Orlando Health, the region’s other major health system, is focusing this year on developing what it dubs “Health Pavilions” — a flexible design of services and buildings tailored to meet each particular market’s demands, said CEO David Strong.
The first of those, the Spring Lake Health Pavilion in the Dr. Phillips area, is expected to open in the coming days. Another pavilion is slated to open in spring in Summerport on Winter Garden Vineland Road. Both will offer primary care, specialty care, imaging, laboratory services.
“Globally, you see a movement toward ambulatory and outpatient care, which are easier and cheaper for consumers,” said Strong. “And that [trend] will continue.”

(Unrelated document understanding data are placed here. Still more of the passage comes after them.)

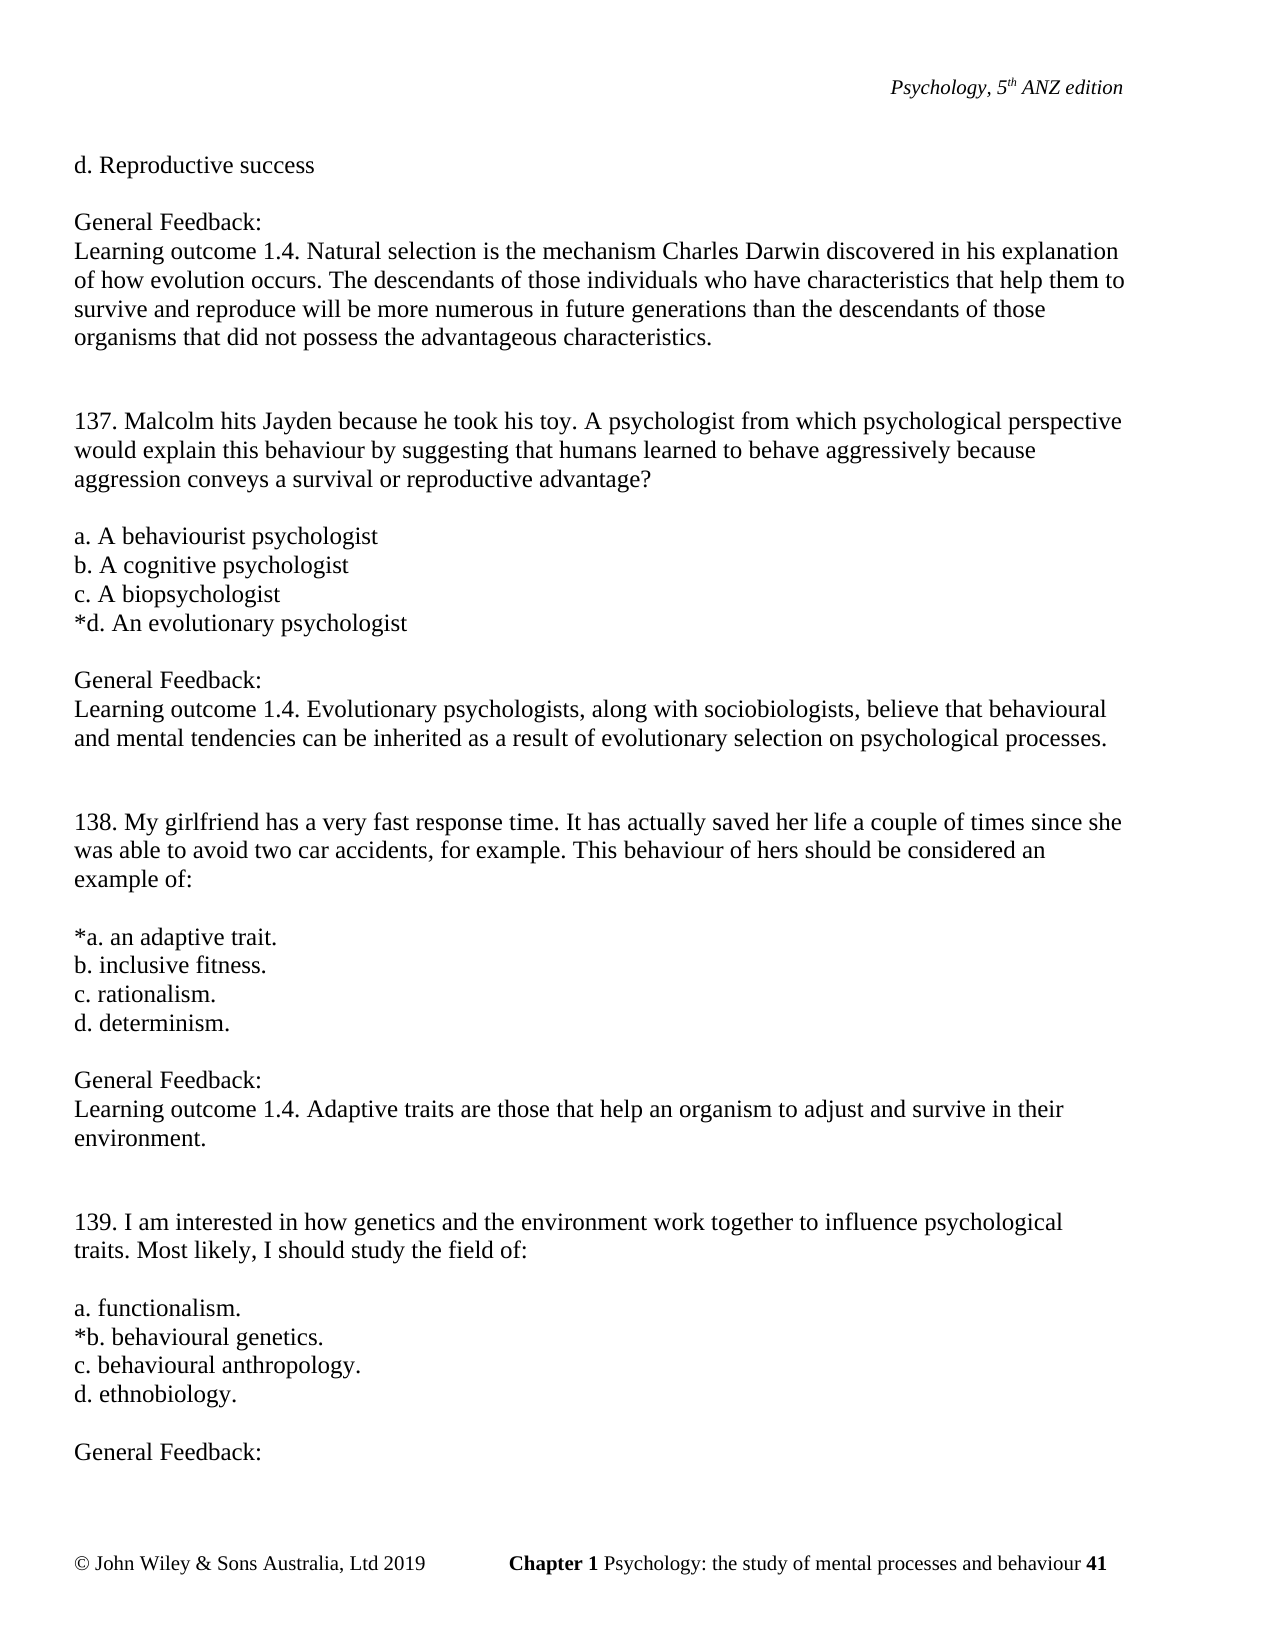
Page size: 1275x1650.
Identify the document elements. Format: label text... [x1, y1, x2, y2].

text b. A cognitive psychologist [74, 550, 1125, 579]
text a. functionalism. [74, 1293, 1125, 1322]
text Learning outcome 1.4. Adaptive traits are those that help an organism to adjust and survive in their environment. [74, 1094, 1125, 1152]
text 137. Malcolm hits Jayden because he took his toy. A psychologist from which psychological perspective would explain this behaviour by suggesting that humans learned to behave aggressively because aggression conveys a survival or reproductive advantage? [74, 406, 1125, 493]
text General Feedback: [74, 1437, 1125, 1466]
text *a. an adaptive trait. [74, 922, 1125, 950]
text d. determinism. [74, 1008, 1125, 1037]
text 138. My girlfriend has a very fast response time. It has actually saved her life a couple of times since she was able to avoid two car accidents, for example. This behaviour of hers should be considered an example of: [74, 807, 1125, 893]
text General Feedback: [74, 1065, 1125, 1094]
text General Feedback: [74, 665, 1125, 694]
text c. A biopsychologist [74, 579, 1125, 608]
text General Feedback: [74, 207, 1125, 236]
text *b. behavioural genetics. [74, 1322, 1125, 1351]
text d. Reproductive success [74, 150, 1125, 179]
text 139. I am interested in how genetics and the environment work together to influence psychological traits. Most likely, I should study the field of: [74, 1207, 1125, 1264]
text c. rationalism. [74, 979, 1125, 1008]
text *d. An evolutionary psychologist [74, 608, 1125, 636]
text b. inclusive fitness. [74, 950, 1125, 979]
text Learning outcome 1.4. Natural selection is the mechanism Charles Darwin discovered in his explanation of how evolution occurs. The descendants of those individuals who have characteristics that help them to survive and reproduce will be more numerous in future generations than the descendants of those organisms that did not possess the advantageous characteristics. [74, 236, 1125, 351]
text d. ethnobiology. [74, 1379, 1125, 1408]
text Learning outcome 1.4. Evolutionary psychologists, along with sociobiologists, believe that behavioural and mental tendencies can be inherited as a result of evolutionary selection on psychological processes. [74, 694, 1125, 751]
text a. A behaviourist psychologist [74, 521, 1125, 550]
text c. behavioural anthropology. [74, 1351, 1125, 1379]
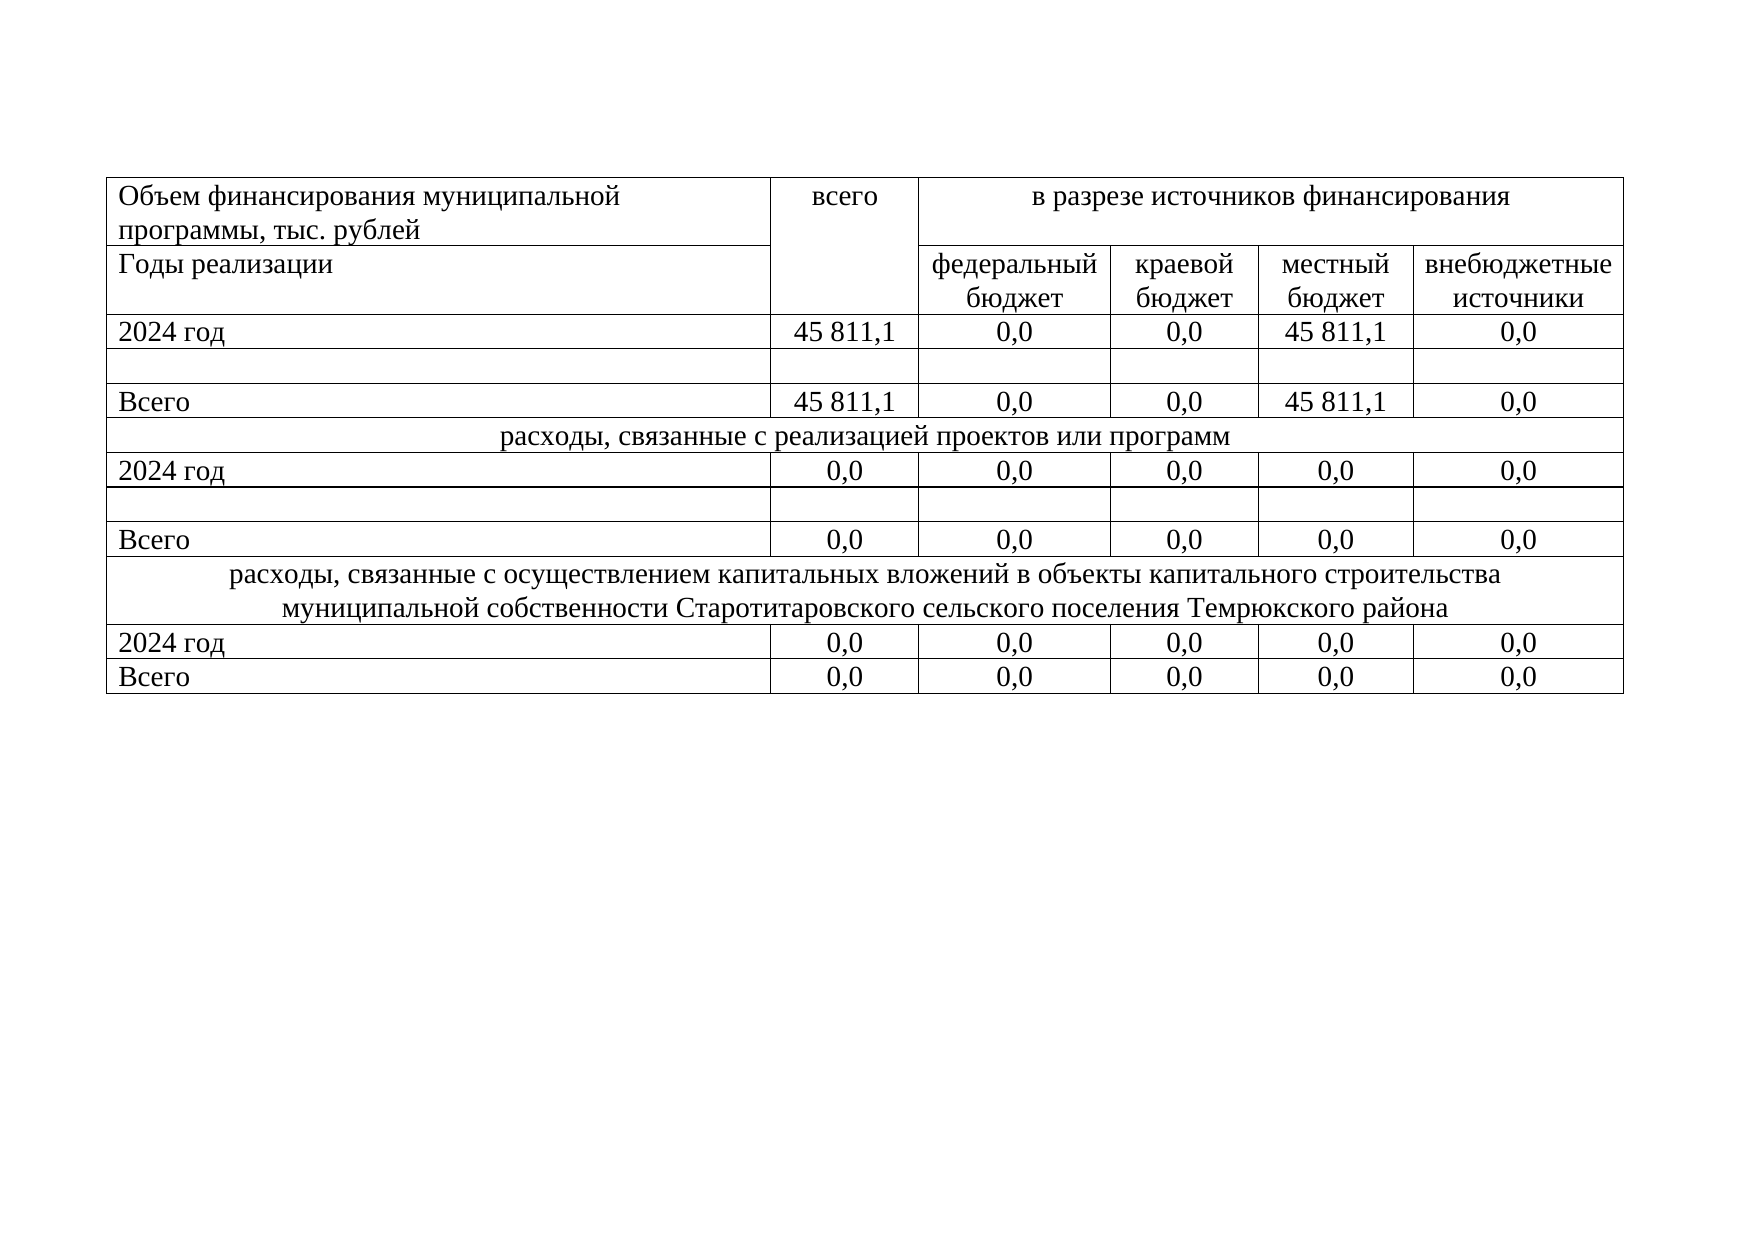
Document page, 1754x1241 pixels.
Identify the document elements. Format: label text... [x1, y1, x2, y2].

table_cell Годы реализации [107, 246, 770, 313]
table_cell [919, 349, 1110, 383]
table_cell 0,0 [1111, 522, 1258, 556]
table_cell расходы, связанные с осуществлением капитальных вложений в объекты капитального строительства муниципальной собственности Старотитаровского сельского поселения Темрюкского района [107, 557, 1623, 624]
table_cell внебюджетные источники [1414, 246, 1623, 313]
table_cell 0,0 [1414, 625, 1623, 658]
table_cell 45 811,1 [1259, 315, 1413, 348]
table_cell 0,0 [771, 625, 918, 658]
table_cell 0,0 [771, 453, 918, 486]
table_cell [1259, 488, 1413, 521]
table_cell Всего [107, 522, 770, 556]
table_cell 0,0 [919, 522, 1110, 556]
table_cell 2024 год [107, 625, 770, 658]
table_cell 0,0 [1414, 522, 1623, 556]
table_cell [771, 349, 918, 383]
table_cell [1414, 349, 1623, 383]
table_cell 0,0 [1259, 625, 1413, 658]
table_cell [107, 488, 770, 521]
table_cell [771, 488, 918, 521]
table_cell 45 811,1 [771, 315, 918, 348]
table_cell 0,0 [919, 453, 1110, 486]
table_cell 0,0 [1111, 384, 1258, 417]
table_cell в разрезе источников финансирования [919, 178, 1623, 245]
table_cell 0,0 [1259, 453, 1413, 486]
table_cell 0,0 [1111, 659, 1258, 693]
table_cell Всего [107, 384, 770, 417]
table_cell 0,0 [1414, 315, 1623, 348]
table_cell Объем финансирования муниципальной программы, тыс. рублей [107, 178, 770, 245]
table_cell 0,0 [1414, 659, 1623, 693]
table_cell 0,0 [1259, 659, 1413, 693]
table_cell 0,0 [919, 384, 1110, 417]
table_cell 0,0 [1414, 453, 1623, 486]
table_cell 0,0 [1259, 522, 1413, 556]
table_cell [107, 349, 770, 383]
table_cell 0,0 [1111, 453, 1258, 486]
table_cell [1111, 349, 1258, 383]
table_cell [1111, 488, 1258, 521]
table_cell Всего [107, 659, 770, 693]
table_cell всего [771, 178, 918, 313]
table_cell 0,0 [1414, 384, 1623, 417]
table_cell 0,0 [1111, 315, 1258, 348]
table_cell 0,0 [919, 625, 1110, 658]
table_cell 45 811,1 [771, 384, 918, 417]
table_cell федеральный бюджет [919, 246, 1110, 313]
table_cell 0,0 [771, 522, 918, 556]
table_cell краевой бюджет [1111, 246, 1258, 313]
table_cell [1259, 349, 1413, 383]
table_cell 0,0 [1111, 625, 1258, 658]
table_cell 2024 год [107, 315, 770, 348]
table_cell 0,0 [919, 315, 1110, 348]
table_cell расходы, связанные с реализацией проектов или программ [107, 418, 1623, 452]
table_cell 2024 год [107, 453, 770, 486]
table_cell 0,0 [771, 659, 918, 693]
table_cell 45 811,1 [1259, 384, 1413, 417]
table_cell местный бюджет [1259, 246, 1413, 313]
table_cell 0,0 [919, 659, 1110, 693]
table_cell [919, 488, 1110, 521]
table_cell [1414, 488, 1623, 521]
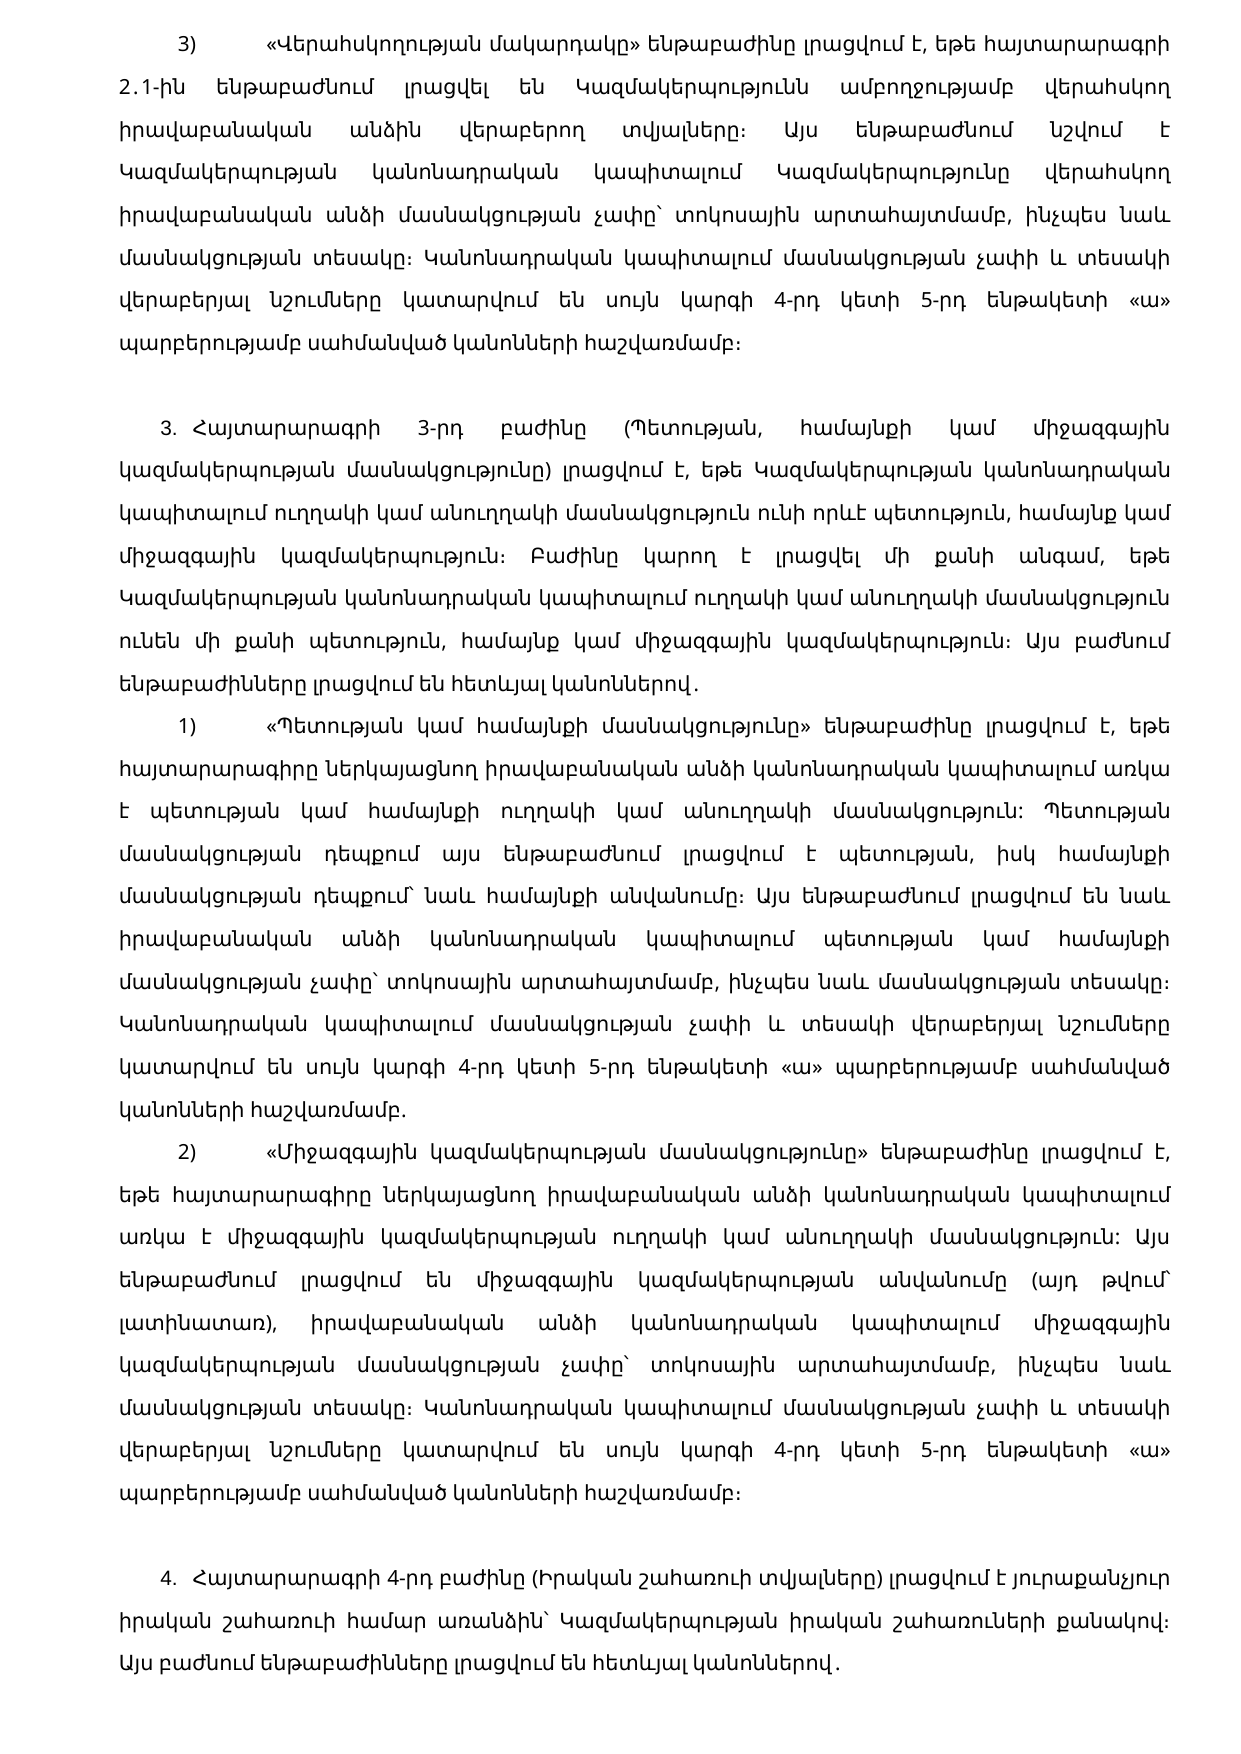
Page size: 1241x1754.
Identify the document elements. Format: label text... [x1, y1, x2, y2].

list Հայտարարագրի 3-րդ բաժինը (Պետության, համայնքի կամ միջազգային կազմակերպության մասնակցությունը) լրացվում է, եթե Կազմակերպության կանոնադրական կապիտալում ուղղակի կամ անուղղակի մասնակցություն ունի որևէ պետություն, համայնք կամ միջազգային կազմակերպություն։ Բաժինը կարող է լրացվել մի քանի անգամ, եթե Կազմակերպության կանոնադրական կապիտալում ուղղակի կամ անուղղակի մասնակցություն ունեն մի քանի պետություն, համայնք կամ միջազգային կազմակերպություն։ Այս բաժնում ենթաբաժինները լրացվում են հետևյալ կանոններով․ [118, 413, 1171, 697]
list «Պետության կամ համայնքի մասնակցությունը» ենթաբաժինը լրացվում է, եթե հայտարարագիրը ներկայացնող իրավաբանական անձի կանոնադրական կապիտալում առկա է պետության կամ համայնքի ուղղակի կամ անուղղակի մասնակցություն: Պետության մասնակցության դեպքում այս ենթաբաժնում լրացվում է պետության, իսկ համայնքի մասնակցության դեպքում՝ նաև համայնքի անվանումը։ Այս ենթաբաժնում լրացվում են նաև իրավաբանական անձի կանոնադրական կապիտալում պետության կամ համայնքի մասնակցության չափը՝ տոկոսային արտահայտմամբ, ինչպես նաև մասնակցության տեսակը։ Կանոնադրական կապիտալում մասնակցության չափի և տեսակի վերաբերյալ նշումները կատարվում են սույն կարգի 4-րդ կետի 5-րդ ենթակետի «ա» պարբերությամբ սահմանված կանոնների հաշվառմամբ. [118, 711, 1171, 1123]
list Հայտարարագրի 4-րդ բաժինը (Իրական շահառուի տվյալները) լրացվում է յուրաքանչյուր իրական շահառուի համար առանձին՝ Կազմակերպության իրական շահառուների քանակով։ Այս բաժնում ենթաբաժինները լրացվում են հետևյալ կանոններով․ [118, 1563, 1171, 1677]
list «Միջազգային կազմակերպության մասնակցությունը» ենթաբաժինը լրացվում է, եթե հայտարարագիրը ներկայացնող իրավաբանական անձի կանոնադրական կապիտալում առկա է միջազգային կազմակերպության ուղղակի կամ անուղղակի մասնակցություն: Այս ենթաբաժնում լրացվում են միջազգային կազմակերպության անվանումը (այդ թվում՝ լատինատառ), իրավաբանական անձի կանոնադրական կապիտալում միջազգային կազմակերպության մասնակցության չափը՝ տոկոսային արտահայտմամբ, ինչպես նաև մասնակցության տեսակը։ Կանոնադրական կապիտալում մասնակցության չափի և տեսակի վերաբերյալ նշումները կատարվում են սույն կարգի 4-րդ կետի 5-րդ ենթակետի «ա» պարբերությամբ սահմանված կանոնների հաշվառմամբ։ [118, 1137, 1171, 1507]
list «Վերահսկողության մակարդակը» ենթաբաժինը լրացվում է, եթե հայտարարագրի 2․1-ին ենթաբաժնում լրացվել են Կազմակերպությունն ամբողջությամբ վերահսկող իրավաբանական անձին վերաբերող տվյալները։ Այս ենթաբաժնում նշվում է Կազմակերպության կանոնադրական կապիտալում Կազմակերպությունը վերահսկող իրավաբանական անձի մասնակցության չափը՝ տոկոսային արտահայտմամբ, ինչպես նաև մասնակցության տեսակը։ Կանոնադրական կապիտալում մասնակցության չափի և տեսակի վերաբերյալ նշումները կատարվում են սույն կարգի 4-րդ կետի 5-րդ ենթակետի «ա» պարբերությամբ սահմանված կանոնների հաշվառմամբ։ [118, 29, 1171, 356]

A few weeks ago, Orlando Health began the construction of a free-standing emergency department at its Horizon West medical campus near State Road 429. It will start building an accompanying 103-bed hospital tower next year.
South Lake Hospital, which is part-owned by Orlando Health, is building two health pavilions with free-standing emergency departments. The Health Pavilion at Blue Cedar in Leesburg near U.S. Highway 27 and Florida’s Turnpike broke ground earlier this month, and another one at Four Corners at the junction of U.S. 27 and U.S. Highway 192 in Lake County, is expected to open later this year.
“As more people come to Central Florida, more hospitals will come online and come out of the ground,” said Spencer of Cushman & Wakefield. “I can’t tell you how many, but it’ll be interesting to see where each hospital system will stake their claim and where everyone’s territory going to be.”